### Your objective
Exactly the lines from the start of the data below through the line that contains "časy v soláriu" are to be copied, with pictures left out.

[Stored records]
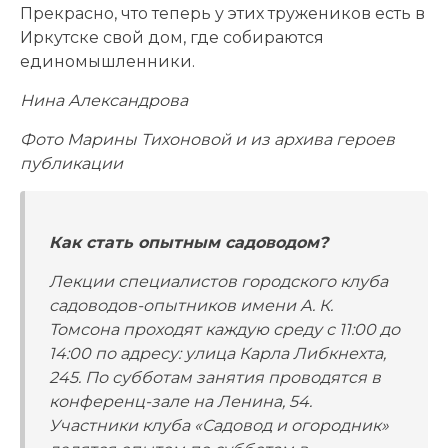
Прекрасно, что теперь у этих тружеников есть в
Иркутске свой дом, где собираются
единомышленники.
Нина Александрова
Фото Марины Тихоновой и из архива героев
публикации
Как стать опытным садоводом?
Лекции специалистов городского клуба
садоводов-опытников имени А. К.
Томсона проходят каждую среду с 11:00 до
14:00 по адресу: улица Карла Либкнехта,
245. По субботам занятия проводятся в
конференц-зале на Ленина, 54.
Участники клуба «Садовод и огородник»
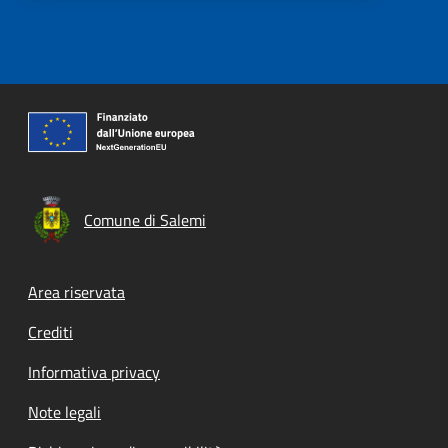
Comune di Salemi
Footer menu
Area riservata
Crediti
Informativa privacy
Note legali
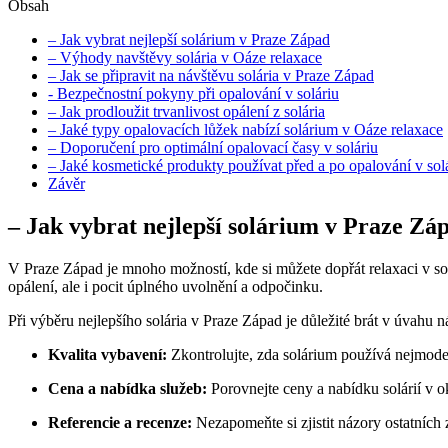
Obsah
– Jak ‌vybrat nejlepší⁤ solárium⁢ v Praze Západ
– Výhody navštěvy solária‌ v Oáze relaxace
– Jak se připravit na návštěvu solária v Praze Západ
-‍ Bezpečnostní pokyny při opalování v soláriu
– Jak prodloužit trvanlivost opálení‌ z solária
– Jaké typy opalovacích lůžek nabízí solárium v Oáze⁣ relaxace
– Doporučení pro optimální opalovací⁤ časy v soláriu
– Jaké ⁤kosmetické produkty používat​ před a po opalování v sol
Závěr
– Jak ‌vybrat nejlepší⁤ solárium⁢ v Praze Zá
V Praze Západ je mnoho⁣ možností, kde si můžete dopřát relaxaci v sol
opálení, ale i pocit úplného uvolnění⁤ a odpočinku.
Při výběru nejlepšího solária v Praze Západ je důležité brát v ​úvahu ná
Kvalita vybavení:
Zkontrolujte,‍ zda solárium používá nejmode
Cena a nabídka služeb:
Porovnejte‌ ceny a nabídku solárií v ok
Referencie a recenze:
Nezapomeňte si zjistit názory ostatních z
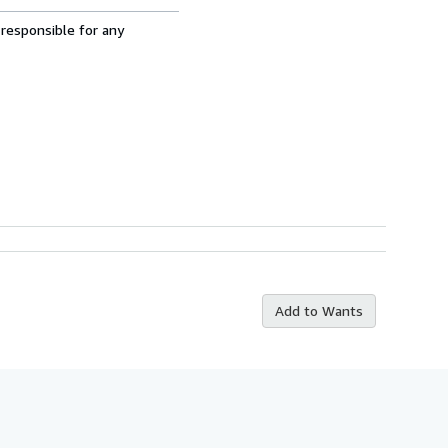
 responsible for any
Add to Wants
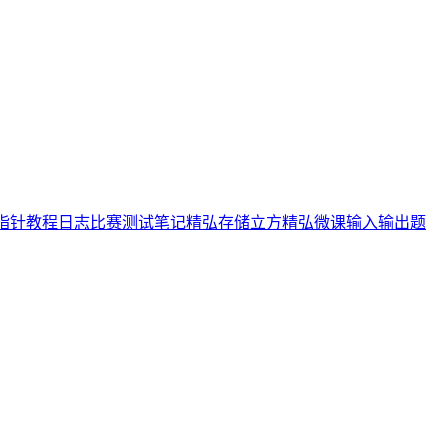
指针
教程
日志
比赛
测试
笔记
精弘存储立方
精弘微课
输入输出
题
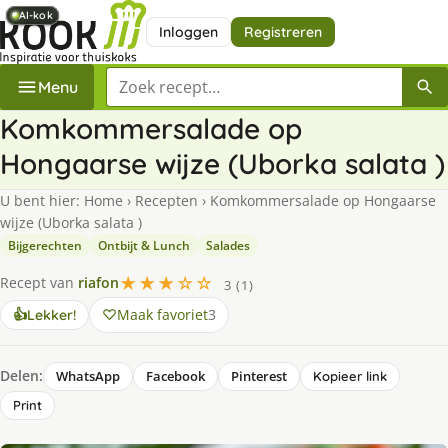
AI-kok
AI-kok
AI-kok
AI-kok
Inloggen
Registreren
Zoek een recept
Menu
Komkommersalade op
Hongaarse wijze (Uborka salata )
U bent hier:
Home
›
Recepten
›
Komkommersalade op Hongaarse
wijze (Uborka salata )
Bijgerechten
Ontbijt & Lunch
Salades
★★★☆☆
Recept van
riafon
3 (1)
Maak favoriet
3
👍
Lekker!
Delen:
WhatsApp
Facebook
Pinterest
Kopieer link
Print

### Response to the exercise
Прекрасно, что теперь у этих тружеников есть в
Иркутске свой дом, где собираются
единомышленники.
Нина Александрова
Фото Марины Тихоновой и из архива героев
публикации
Как стать опытным садоводом?
Лекции специалистов городского клуба
садоводов-опытников имени А. К.
Томсона проходят каждую среду с 11:00 до
14:00 по адресу: улица Карла Либкнехта,
245. По субботам занятия проводятся в
конференц-зале на Ленина, 54.
Участники клуба «Садовод и огородник»
Comune di Salemi
Footer menu
Area riservata
Crediti
Informativa privacy
Note legali
Obsah
– Jak ‌vybrat nejlepší⁤ solárium⁢ v Praze Západ
– Výhody navštěvy solária‌ v Oáze relaxace
– Jak se připravit na návštěvu solária v Praze Západ
-‍ Bezpečnostní pokyny při opalování v soláriu
– Jak prodloužit trvanlivost opálení‌ z solária
– Jaké typy opalovacích lůžek nabízí solárium v Oáze⁣ relaxace
– Doporučení pro optimální opalovací⁤ časy v soláriu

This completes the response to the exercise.